Police fired tear gas to disperse "yellow vest" demonstrators who converged on central Paris Saturday for the fifth straight weekend to protest the high cost of living and their belief President Emmanuel Macron is out of touch with working people.
Scuffles erupted between protesters and police, who fired tear gas on demonstrators as they scurried down side streets of Paris' famed Champs-Elysees boulevard.
Sixty people had been arrested in the capital by late Saturday morning, fewer than the 500 that had been detained at the same time last weekend, the local government said.
Some 8,000 police and 14 armored vehicles were deployed to prevent a repeat of previous protests that turned violent, with protesters looting stores and setting up burning barricades in the streets.
The protests, triggered by fuel tax hikes, have morphed into a movement about France's high living costs, and has ballooned into the biggest crisis of Macron's presidency.
The weeks of protests have exposed intense resentment among non-city residents who feel that Macron, a former investment banker, is out of touch with struggling middle-class and blue-collar workers.
Macron has since abandoned the fuel tax hikes and hopes a package of tax and minimum wage measures will help ease tensions in the country after a month of violent clashes.
Protesters, however, have made new demands to address other economic issues hurting workers, retirees and students.

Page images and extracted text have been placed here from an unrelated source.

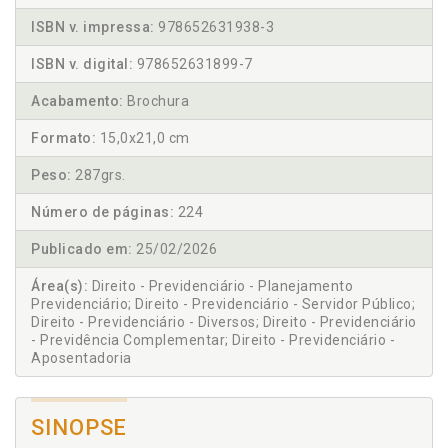
ISBN v. impressa:
978652631938-3
ISBN v. digital:
978652631899-7
Acabamento:
Brochura
Formato:
15,0x21,0 cm
Peso:
287grs.
Número de páginas:
224
Publicado em:
25/02/2026
Área(s):
Direito - Previdenciário - Planejamento
Previdenciário; Direito - Previdenciário - Servidor Público;
Direito - Previdenciário - Diversos; Direito - Previdenciário
- Previdência Complementar; Direito - Previdenciário -
Aposentadoria
SINOPSE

Government officials are concerned that repeated outbreaks of violence would weaken the economy and raise doubts about the government's survival.
Officials are also concerned about far-right, anarchist and anti-capitalist groups like Black Bloc that have mimicked the "yellow vest" movement.
The "yellow vest" movement was named after the safety jackets French motorists are required to keep in their vehicles, which the protesters wear at demonstrations.